_The problem_
Check each line of the listing, and copy it if it contains the word "сдана".

_Recorded information_
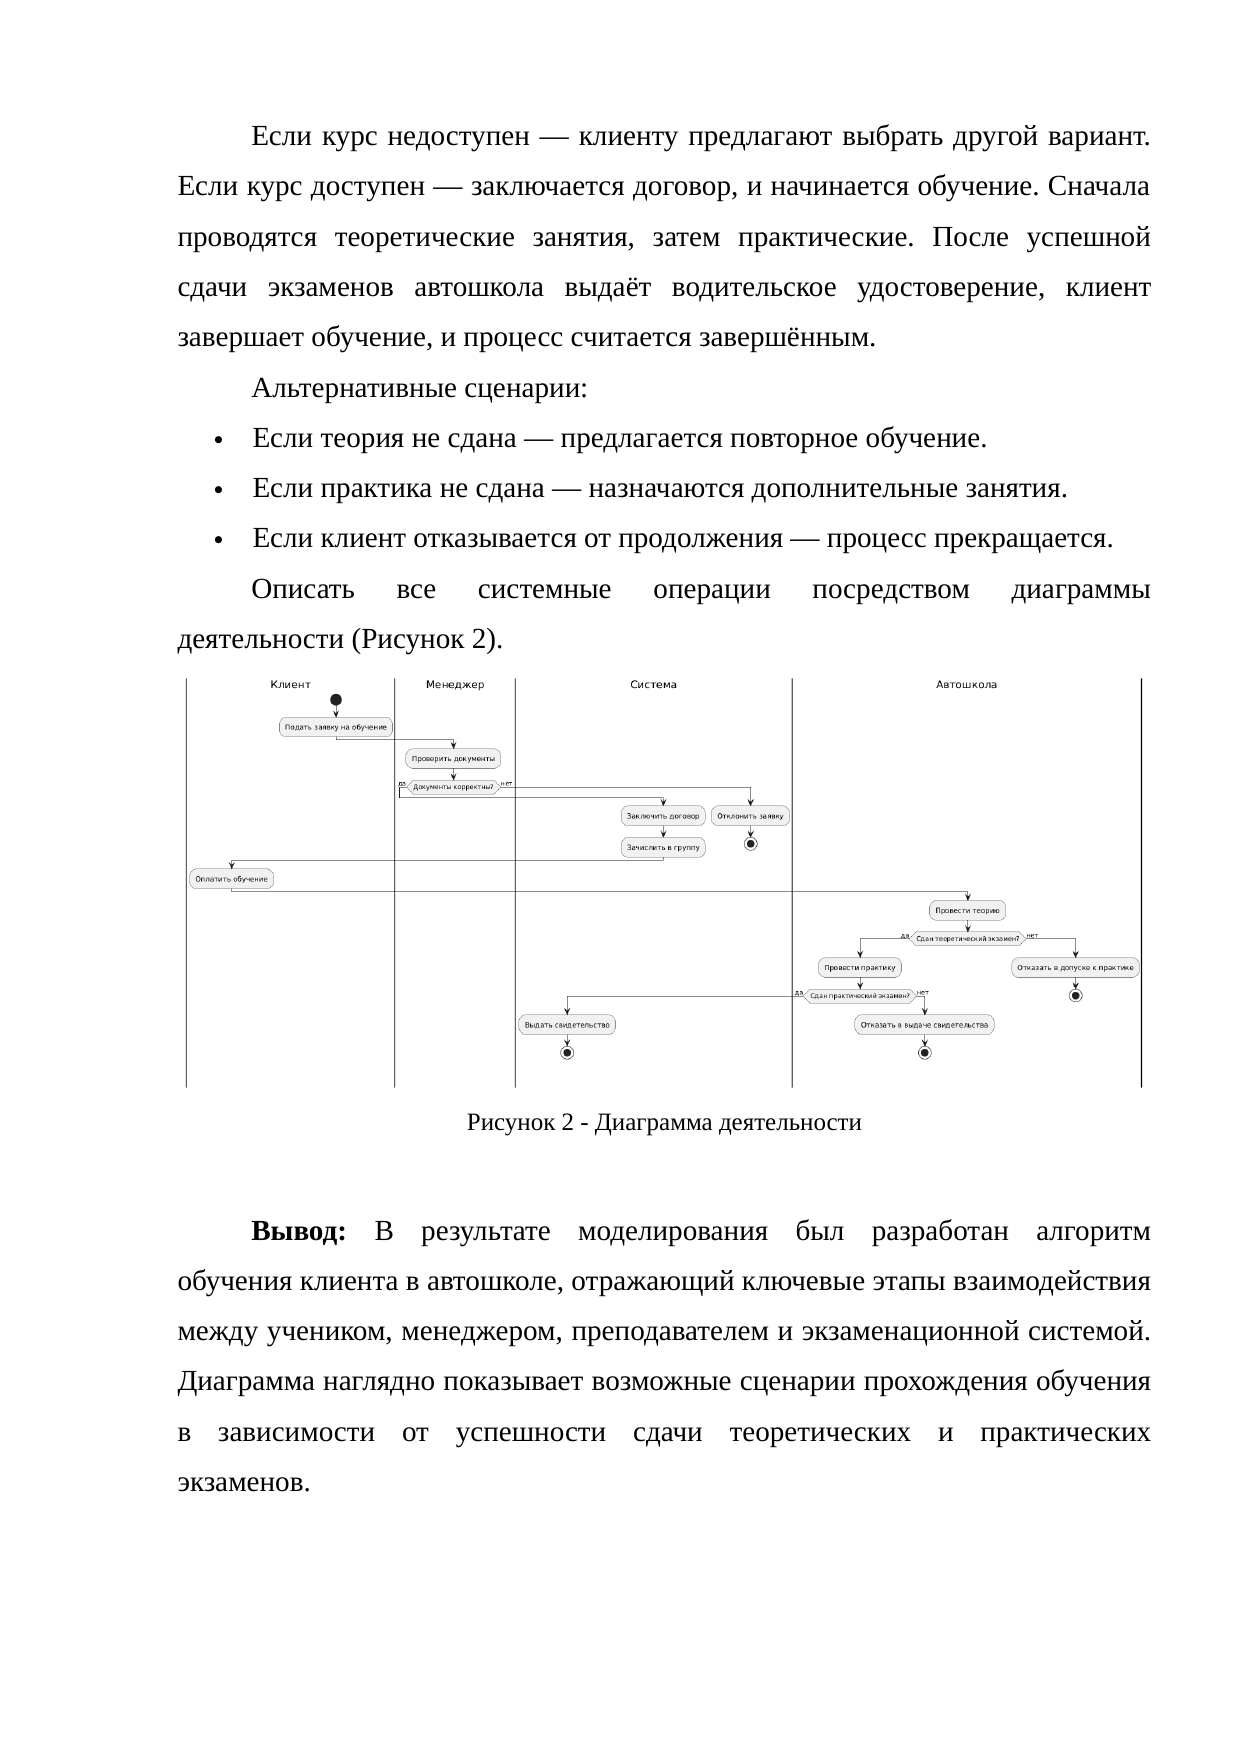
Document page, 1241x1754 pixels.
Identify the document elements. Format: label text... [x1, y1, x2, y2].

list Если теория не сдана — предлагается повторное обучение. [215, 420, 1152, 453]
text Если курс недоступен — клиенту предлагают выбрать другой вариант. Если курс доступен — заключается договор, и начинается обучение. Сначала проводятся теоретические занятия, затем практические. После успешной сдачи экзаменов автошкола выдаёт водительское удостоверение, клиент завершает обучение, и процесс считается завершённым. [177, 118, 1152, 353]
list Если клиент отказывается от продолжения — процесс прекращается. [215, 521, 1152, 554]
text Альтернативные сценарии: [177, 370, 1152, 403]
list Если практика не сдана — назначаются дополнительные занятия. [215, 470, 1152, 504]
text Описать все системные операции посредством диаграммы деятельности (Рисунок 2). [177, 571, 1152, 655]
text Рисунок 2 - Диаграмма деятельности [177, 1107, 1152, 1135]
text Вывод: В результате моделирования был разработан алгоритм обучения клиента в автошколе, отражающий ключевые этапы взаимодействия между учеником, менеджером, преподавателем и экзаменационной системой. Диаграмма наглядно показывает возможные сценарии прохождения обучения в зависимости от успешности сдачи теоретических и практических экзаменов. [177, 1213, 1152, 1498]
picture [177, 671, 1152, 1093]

_The answer_
list Если теория не сдана — предлагается повторное обучение. [215, 420, 1152, 453]
list Если практика не сдана — назначаются дополнительные занятия. [215, 470, 1152, 504]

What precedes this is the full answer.